I have made use of the material in Ch. 6 of your Bayesian Data Analysis book to help select among candidate models for inference in risk analysis. In doing so, I have received some criticism from an anonymous reviewer that I don’t quite understand, and was wondering if you have perhaps run into this criticism. Here’s the setting. I have observable events occurring in time, and I need to choose between a homogeneous Poisson process, and a nonhomogeneous Poisson process, in which the rate is a function of time ( e.g., lognlinear model for the rate, which I’ll call lambda).

I could use DIC to select between a model with constant lambda and one where the log of lambda is a linear function of time. However, I decided to try to come up with an approach that would appeal to my frequentist friends, who are more familiar with a chi-square test against the null hypothesis of constant lambda. So, following your approach in Ch. 6, I had WinBUGS compute two posterior distributions. The first, which I call the observed chi-square, subtracts the posterior mean (mu[i] = lambda[i]*t[i]) from each observed value, square this, and divides by the mean. I then add all of these values up, getting a distribution for the total. I then do the same thing, but with draws from the posterior predictive distribution of X. I call this the replicated chi-square statistic.

If my putative model has good predictive validity, it seems that the observed and replicated distributions should have substantial overlap. I called this overlap (calculated with the step funtion in WinBUGS) a “Bayesian p-value.” The model with the larger p-value is a better fit, just like my frequentist friends are used to.

Now to the criticism. An anonymous reviewer suggests this approach is weakened by “using the observed data twice.” Well, yes, I do use the observed data to estimate the posterior distribution of mu, and then I use it again to calculate a statistic. However, I don’t see how this is a problem, in the sense that empirical Bayes is problematic to some because it uses the data first to estimate a prior distribution, then again to update that prior. I am also not interested in “degrees of freedom” in the usual sense associated with MLEs either.

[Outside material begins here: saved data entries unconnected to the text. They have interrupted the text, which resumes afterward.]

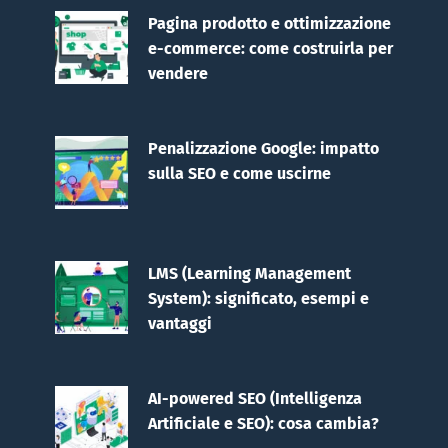
Pagina prodotto e ottimizzazione
e-commerce: come costruirla per
vendere
Penalizzazione Google: impatto
sulla SEO e come uscirne
LMS (Learning Management
System): significato, esempi e
vantaggi
AI-powered SEO (Intelligenza
Artificiale e SEO): cosa cambia?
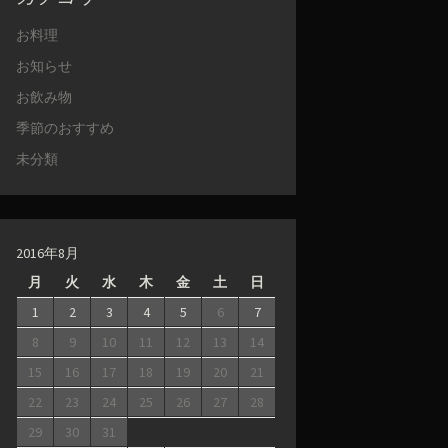
お料理
お知らせ
お飲み物
季節のおすすめ
未分類
2016年8月
月
火
水
木
金
土
日
1
2
3
4
5
6
7
8
9
10
11
12
13
14
15
16
17
18
19
20
21
22
23
24
25
26
27
28
29
30
31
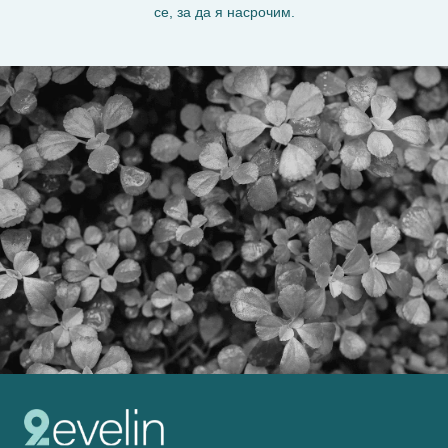
се, за да я насрочим.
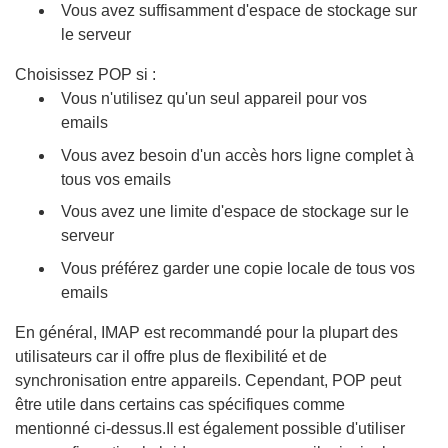
Vous avez suffisamment d'espace de stockage sur
le serveur
Choisissez POP si :
Vous n'utilisez qu'un seul appareil pour vos
emails
Vous avez besoin d'un accès hors ligne complet à
tous vos emails
Vous avez une limite d'espace de stockage sur le
serveur
Vous préférez garder une copie locale de tous vos
emails
En général, IMAP est recommandé pour la plupart des
utilisateurs car il offre plus de flexibilité et de
synchronisation entre appareils. Cependant, POP peut
être utile dans certains cas spécifiques comme
mentionné ci-dessus.Il est également possible d'utiliser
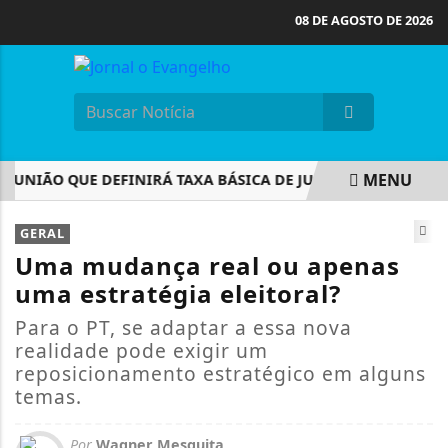
08 DE AGOSTO DE 2026
MENU
UNIÃO QUE DEFINIRÁ TAXA BÁSICA DE JUROS
CONCURSOS 
EM ALTA
GERAL
Uma mudança real ou apenas
uma estratégia eleitoral?
Para o PT, se adaptar a essa nova
realidade pode exigir um
reposicionamento estratégico em alguns
temas.
Por
Wagner Mesquita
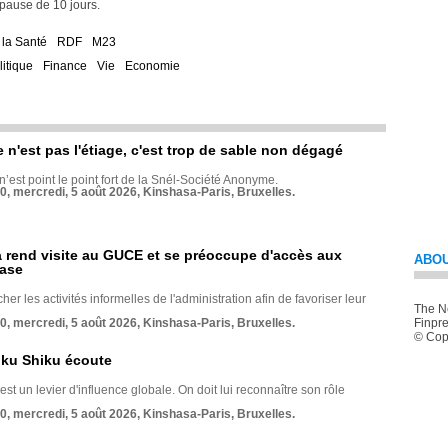
pause de 10 jours.
 la Santé
RDF
M23
litique
Finance
Vie
Economie
e n'est pas l'étiage, c'est trop de sable non dégagé
 n’est point le point fort de la Snél-Société Anonyme.
70, mercredi, 5 août 2026, Kinshasa-Paris, Bruxelles.
rend visite au GUCE et se préoccupe d'accès aux
ABOU
base
her les activités informelles de l'administration afin de favoriser leur
The Ne
70, mercredi, 5 août 2026, Kinshasa-Paris, Bruxelles.
Finpre
© Copy
nku Shiku écoute
st un levier d'influence globale. On doit lui reconnaître son rôle
70, mercredi, 5 août 2026, Kinshasa-Paris, Bruxelles.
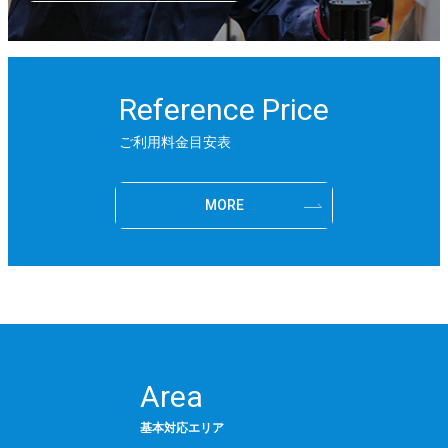
Reference Price
ご利用料金目安表
MORE
Area
基本対応エリア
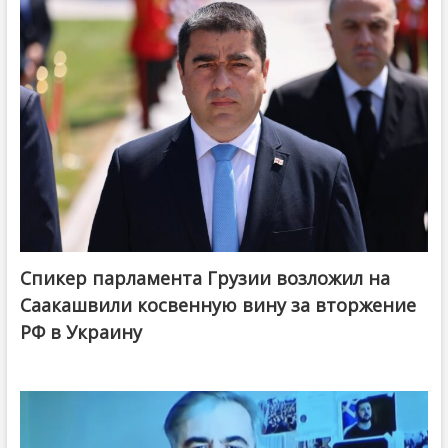
Спикер парламента Грузии возложил на
Саакашвили косвенную вину за вторжение
РФ в Украину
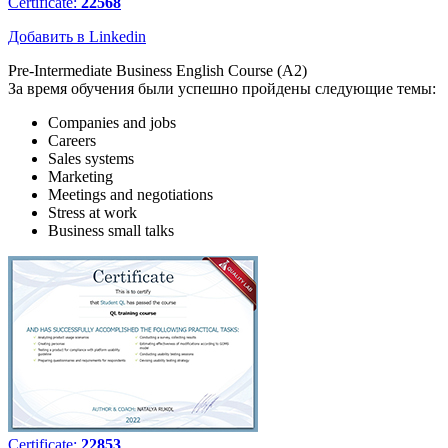
Certificate:
22568
Добавить в Linkedin
Pre-Intermediate Business English Course (A2)
За время обучения были успешно пройдены следующие темы:
Companies and jobs
Careers
Sales systems
Marketing
Meetings and negotiations
Stress at work
Business small talks
Certificate:
22853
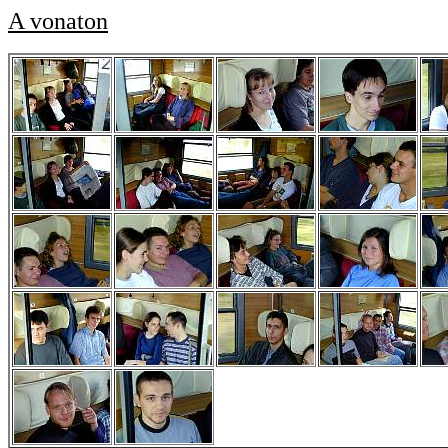
A vonaton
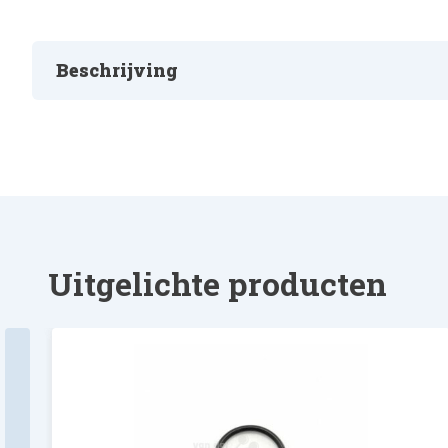
Beschrijving
AFSTANDSRING
Uitgelichte producten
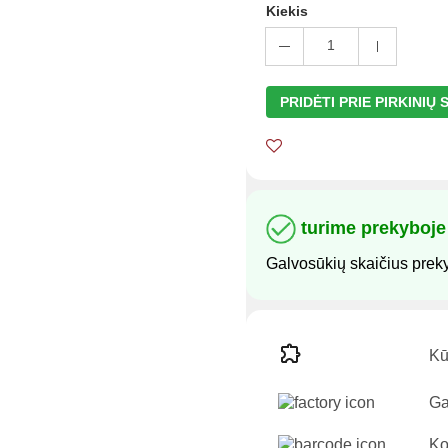
Kiekis
1
PRIDĖTI PRIE PIRKINIŲ
turime prekyboje
Galvosūkių skaičius prek
Kū
Ga
Ko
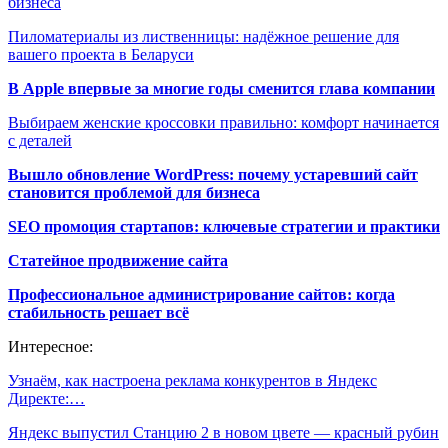
бизнеса
Пиломатериалы из лиственницы: надёжное решение для
вашего проекта в Беларуси
В Apple впервые за многие годы сменится глава компании
Выбираем женские кроссовки правильно: комфорт начинается
с деталей
Вышло обновление WordPress: почему устаревший сайт
становится проблемой для бизнеса
SEO промоция стартапов: ключевые стратегии и практики
Статейное продвижение сайта
Профессиональное администрирование сайтов: когда
стабильность решает всё
Интересное:
Узнаём, как настроена реклама конкурентов в Яндекс
Директе:…
Яндекс выпустил Станцию 2 в новом цвете — красный рубин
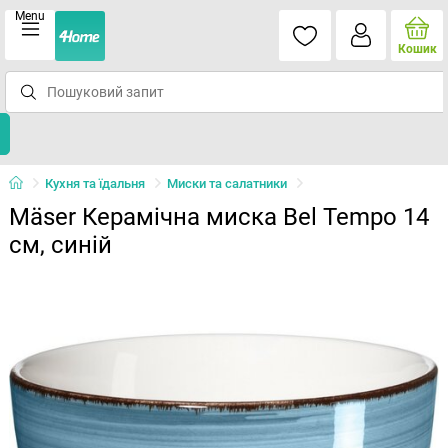
Menu
Кошик
Кухня та їдальня
Миски та салатники
Mäser Керамічна миска Bel Tempo 14
см, синій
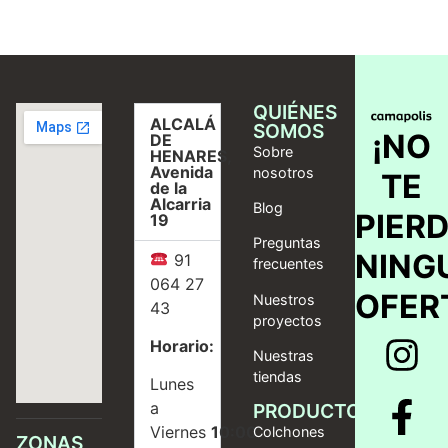
QUIÉNES
ALCALÁ
SOMOS
¡NO
DE
Sobre
HENARES,
Avenida
nosotros
TE
de la
Alcarria
Blog
PIER
19
Preguntas
NING
91
frecuentes
064 27
OFER
Nuestros
43
proyectos
Horario:
Nuestras
tiendas
Lunes
a
PRODUCTOS
Viernes
10:00
Colchones
ZONAS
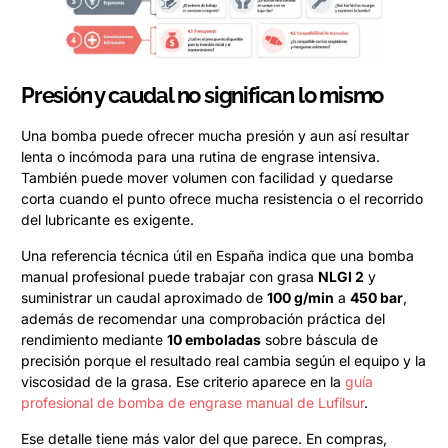
Presión y caudal no significan lo mismo
Una bomba puede ofrecer mucha presión y aun así resultar
lenta o incómoda para una rutina de engrase intensiva.
También puede mover volumen con facilidad y quedarse
corta cuando el punto ofrece mucha resistencia o el recorrido
del lubricante es exigente.
Una referencia técnica útil en España indica que una bomba
manual profesional puede trabajar con grasa
NLGI 2
y
suministrar un caudal aproximado de
100 g/min
a
450 bar
,
además de recomendar una comprobación práctica del
rendimiento mediante
10 emboladas
sobre báscula de
precisión porque el resultado real cambia según el equipo y la
viscosidad de la grasa. Ese criterio aparece en la
guía
profesional de bomba de engrase manual de Lufilsur
.
Ese detalle tiene más valor del que parece. En compras,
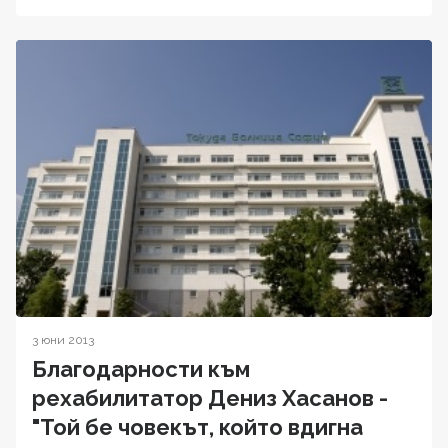
3 юни 2013
Благодарности към
рехабилитатор Дениз Хасанов -
"Той бе човекът, който вдигна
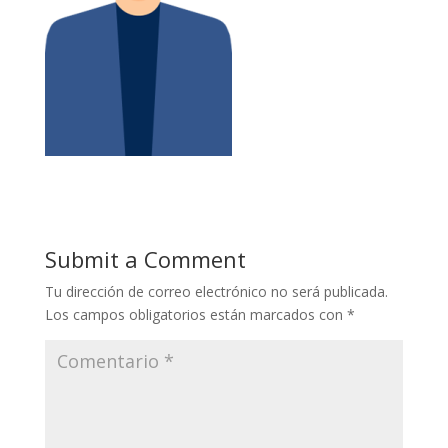
Submit a Comment
Tu dirección de correo electrónico no será publicada.
Los campos obligatorios están marcados con
*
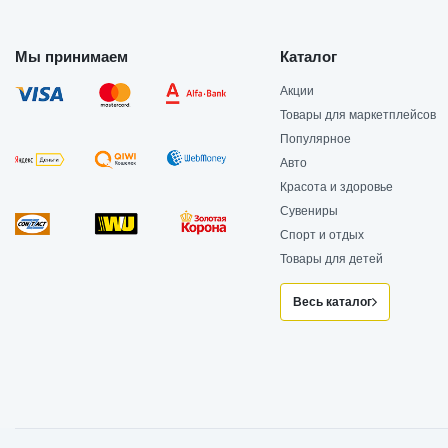
Мы принимаем
Каталог
Акции
Товары для маркетплейсов
Популярное
Авто
Красота и здоровье
Сувениры
Спорт и отдых
Товары для детей
Весь каталог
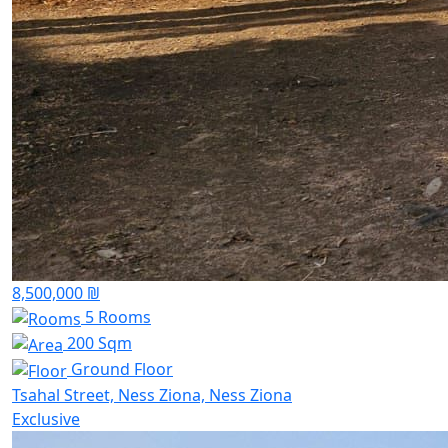
8,500,000 ₪
5 Rooms
200 Sqm
Ground Floor
Tsahal Street, Ness Ziona, Ness Ziona
Exclusive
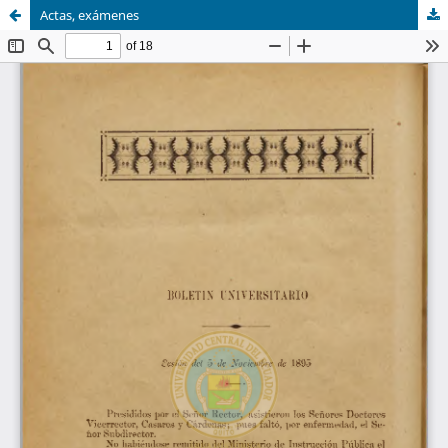
Actas, exámenes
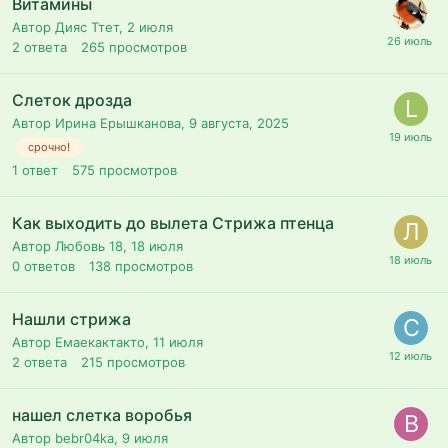
Витамины
Автор Дияс Ттет,
2 июля
2
ответа
265
просмотров
Слеток дрозда
Автор Ирина Ерышканова,
9 августа, 2025
срочно!
1
ответ
575
просмотров
Как выходить до вылета Стрижа птенца
Автор Любовь 18,
18 июля
0
ответов
138
просмотров
Нашли стрижа
Автор Емаекактакто,
11 июля
2
ответа
215
просмотров
нашел слетка воробья
Автор bebr04ka,
9 июля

I am tempted to just write this off as a confused reviewer, but I am not an expert in this area, so I thought I would see if I am missing something. I appreciate any light you can shed on this problem.

My thoughts:

1. My first thought is that the safest choice is the nonhomogeneous process since it includes the homogeneous as a special case (in which the variation in the rate has zero variance over time). This can be framed as a modeling problem in which the variance of the rate is an unknown parameter which must be nonnegative. If you have a particular parametric model (e.g., log(rate(t))=a+b*x(t)+epsilon(t), where epsilon(t) has mean 0 and sd sigma), then the homogeneous model is a special case like a=b=sigma=0.

2. From this perspective, I’d rather just estimate a,b,sigma and see to what extent the data are consistent with a=0, b=0, sigma=0.

3. I agree with you that “using the data twice” is not usually such a big deal. It’s a n vs. n-k sort of thing.

4. I’m not thrilled with the approach of picking the model with the larger p-value. There are lots of reasons this might not work so well. I’d prefer (a) fitting the larger model and taking a look at the inferences for a, b, and sigma; and maybe (b) fitting the smaller model and computing a chi-squared statistic to see if this model can be rejected from the data.

Still more . . .

And here’s more on the ever-irritating topic of people who go around telling you not to use posterior predictive checks because they “use the data twice.” Grrrrr… The posterior predictive distribution is p(y.rep|y). It’s fully Bayesan. Period.


  1. Cosma says:

    Andrew, your reply has gone missing!

  2. Ben Bolker says:

    Did your reply get cut off?

  3. Andrew says:

    Sorry; fixed now. It's amusing how I can remain so calm when writing about important political topics, but when people make a statistical error, it just steams me up!

  4. Devin Johnson says:


    I want to thank you for this blog. I'm a Bayesian statistician who works primarily with ecologists. In the past few months I've had 2 reviews (different papers) come back with questions about the "validity" or "coherence" of the predictive p-value. I spent many hours pouring over the arguments in the literature to make sure of how to respond (and figure out how the data is being used "twice" in a posterior distribution). And, trying to find ways to calibrate the p-value. Then one day I settled into a peaceful bliss when it dawned on me that the p-value is what it is, and I just need to interpret it exactly for it is. I think the term "p-value" throws everybody off. They want it to have all the right frequentist properties of the "p-value" they grew up with from intro stats classes. It's funny that they never seem to question my *95%* credible intervals with this much enthusiasm.

    Best wishes,